Я демонстративно налил себе из закопченного чайника черного брусничного отвара. Без сахара. Мой здешний чай.
— А-а, — сказал Гордеев. Сам он, к моему огромному изумлению, наполнил кружку до краев двенадцатилетним «Джонни Уокером», подмигнул мне, выпил медленными глотками, как воду. Снова подмигнул. — Вы уж меня простите, Игорь. Это я в порядке аванса вам. За грядущие бои, в которых не смогу, к сожалению, поучаствовать на вашей стороне лично. Ну-с, еще одну. Все повеселей будет…
Я, разумеется, не понял, что он хотел сказать, и молча смотрел, как он расправляется со второй такой же кружкой. В четырехгранной бутыли осталось совсем на донышке. Вот это Кролик! Потом он снял со стены свою сумку и стал собирать в нее не допитое и не доеденное нами. Ничего не забыл и тут — даже пустые банки и обертки. Подотчетное там у них, что ли? Но я, как мне показалось, догадался, зачем он все собирает. Не хочет оставлять следов своего пребывания. Отпечатки пальцев с кружки, книг, прочего тоже будет стирать? А как насчет запаха?
Гордеев не стал стирать отпечатки. Со стороны заброшенной дороги раздался гудок. Автомобильный.
— Присядем на дорожку? — Не дожидаясь меня, Михаил Александрович уселся вполоборота, так что я видел его розовый, налившийся не то от виски, не то от хозяйственных усилий затылок.

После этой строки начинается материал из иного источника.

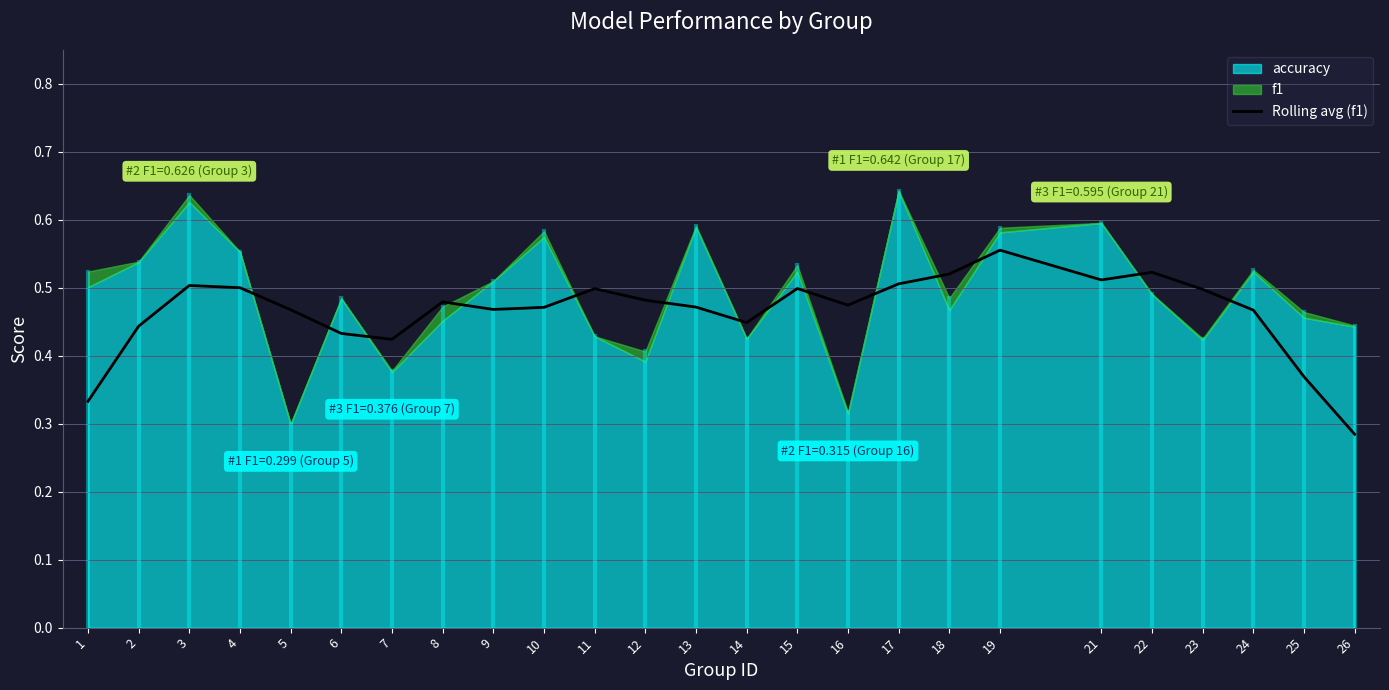

Which category has the highest value in the Rolling avg (f1) series?

19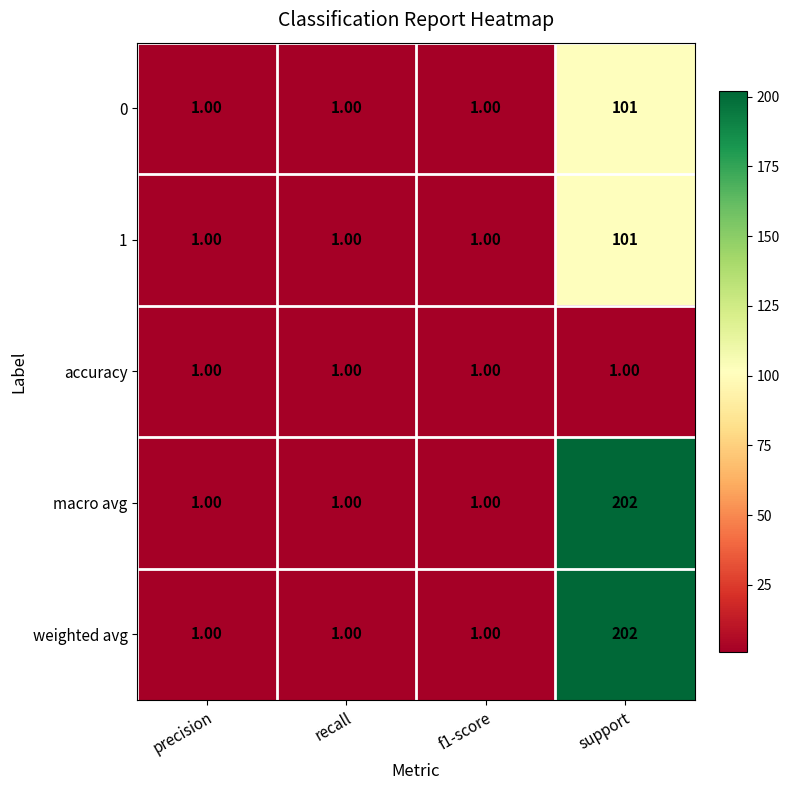

What is the total value across all series at recall?

5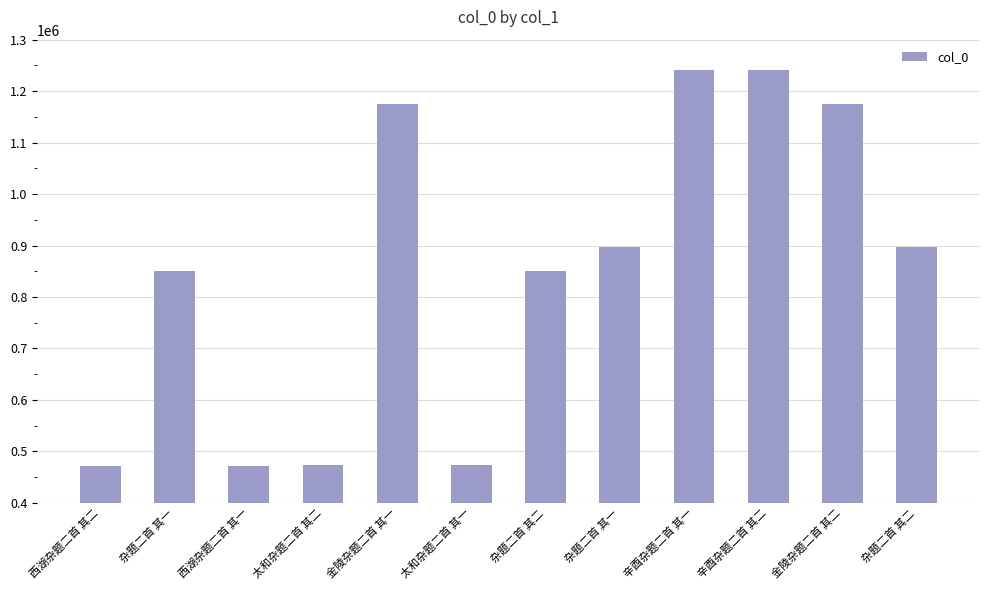

How many data points are less than 896304?

6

Я тоже опустился на чемодан. Наверное, я должен был сейчас что-то такое испытывать, но ничего не было. Уподобившись только что лазившему по цитатам Гордееву, я вспомнил: «Конец твоего мира приходит не как на произведении искусства…»
И что-то там еще. «Его приносит паренек-рассыльный…» Конец моего мира. Моей второй, здешней жизни. Будет ли третья? Третья… Что же я такой пустой?

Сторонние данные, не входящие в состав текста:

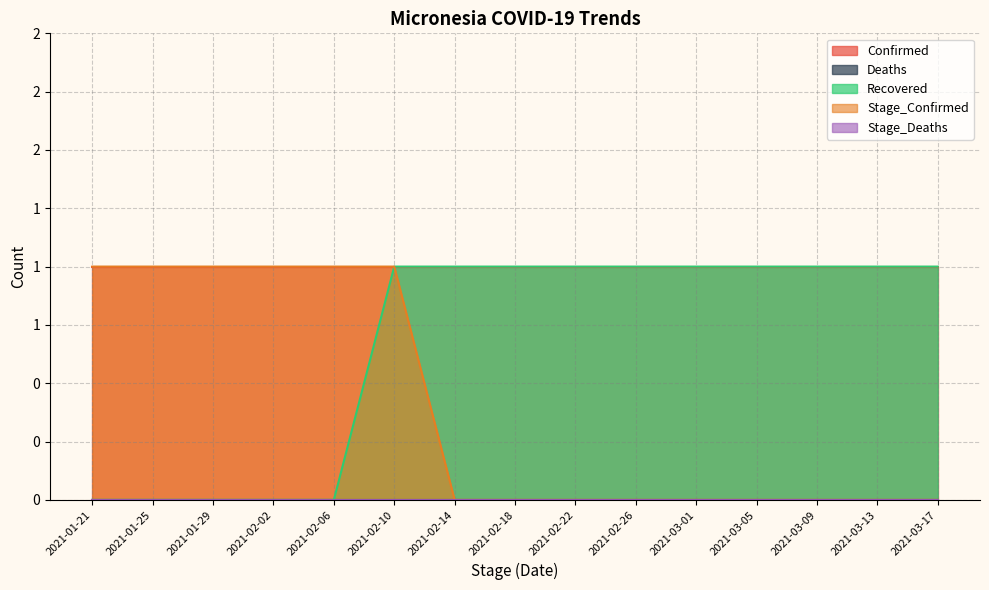

Which series changed the most between 2021-03-13 and 2021-03-17?

Confirmed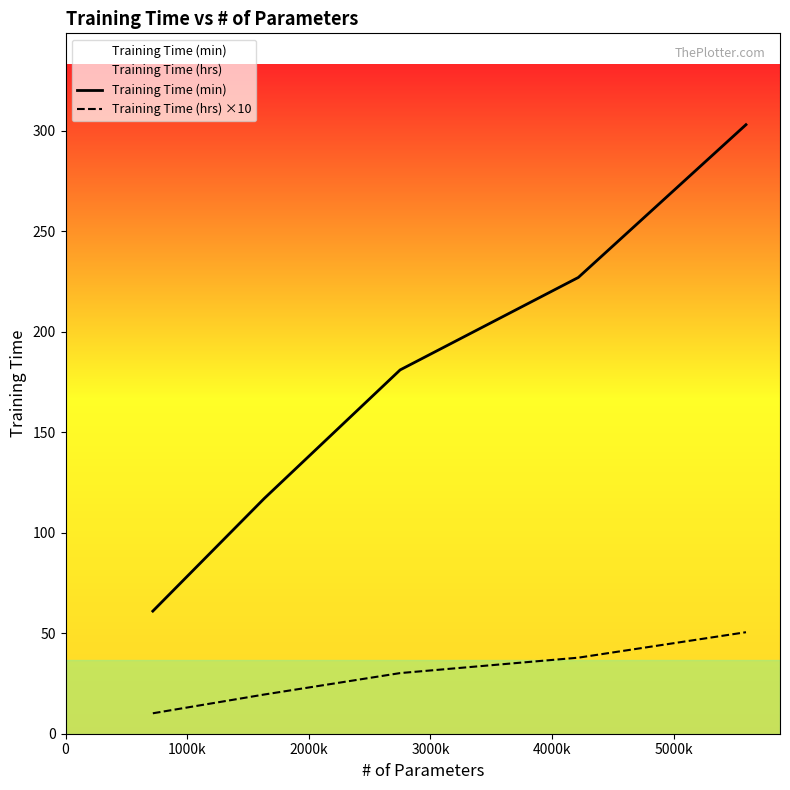

What is the difference between the second highest and second lowest values in the Training Time (min) series?

110.0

С дороги опять посигналили. Не терпится им. Не пер Михаил Александрович на себе свою замечательную сумку, не надрывался.
Я запер Дом, как всегда, уходя надолго, на два замка, и ключи засунул на сухое место под крыльцом. Дорожка к роднику, которую я начал мостить чурбачками, поставленными на попа. Огород. Набитый на две зимы вперед стог дров. Мои планы, бесхитростные достижения, которыми я еще вчера только и гордился. Дом. Я взглянул назад. Ничто не изменилось в Доме из-за того, что еще один из его временных хозяев покидает его. Не так ли уходили все они, прежние, кто не умирал прямо в нем?
Не знаю, можно ли назвать это новым знанием, что открылось мне здесь, но я вдруг начал понимать их всех, моих предшественников (краткие перекупщики не в счет), кому Дом давал приют и защиту. Их историй я так и не сумел прояснить при своих редких заходах в ближайшие деревни, и — один-единственный раз — осторожными справками в райцентровском краеведческом музее. Память здешних жителей простиралась от силы на одно поколение дальше памяти горожан, а Дом был много старше. В музее не знали. У доживающих век бабок в полумертвых деревнях не осталось никаких баек-сказок. Ничего.
Но те, кто приходил в Дом со своим смятением и горем, кому находилось в нем отдохновение, краткое ли, долгое, как повезет, — они были. Я так же убежден в этом, как и в том, что наше прощание с Домом не навсегда. Даже — что надолго.
С Гордеевым мы обогнули заросли можжевельника. Я собирал под его кустами подосиновики, далеко не ходя. Увидел я, на чем Михаил Александрович прикатил. Не очень разбираюсь в иномарках. Здоровенное чудовище на высоких огромных колесах, цвет самый пижонский, ярко-фиолетовые чернила.